Assigned task
Take the lines below between the one holding "the role without" and the one holding "This is a checklist", inclusive, and copy them exactly. Add nothing.

Recorded information
□ □ □ □ □ □ □
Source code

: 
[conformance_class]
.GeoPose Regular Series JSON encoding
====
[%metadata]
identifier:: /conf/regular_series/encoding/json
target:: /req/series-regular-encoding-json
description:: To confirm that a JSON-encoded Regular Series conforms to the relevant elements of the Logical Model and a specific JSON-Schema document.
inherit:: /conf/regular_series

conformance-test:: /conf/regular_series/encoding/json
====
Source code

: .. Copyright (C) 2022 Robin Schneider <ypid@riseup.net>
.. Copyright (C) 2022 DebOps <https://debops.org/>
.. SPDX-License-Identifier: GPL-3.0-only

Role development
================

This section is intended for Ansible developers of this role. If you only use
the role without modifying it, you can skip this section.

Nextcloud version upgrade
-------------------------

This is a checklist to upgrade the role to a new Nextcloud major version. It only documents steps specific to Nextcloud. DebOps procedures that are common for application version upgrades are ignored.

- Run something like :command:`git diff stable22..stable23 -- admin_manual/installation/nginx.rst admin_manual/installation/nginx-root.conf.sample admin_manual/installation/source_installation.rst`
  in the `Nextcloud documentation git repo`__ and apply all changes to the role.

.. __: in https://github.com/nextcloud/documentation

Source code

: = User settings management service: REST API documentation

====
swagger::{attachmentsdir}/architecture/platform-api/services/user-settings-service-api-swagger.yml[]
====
□ □ □ □ □ □ □
Output for this exercise
the role without modifying it, you can skip this section.

Nextcloud version upgrade
-------------------------

This is a checklist to upgrade the role to a new Nextcloud major version. It only documents steps specific to Nextcloud. DebOps procedures that are common for application version upgrades are ignored.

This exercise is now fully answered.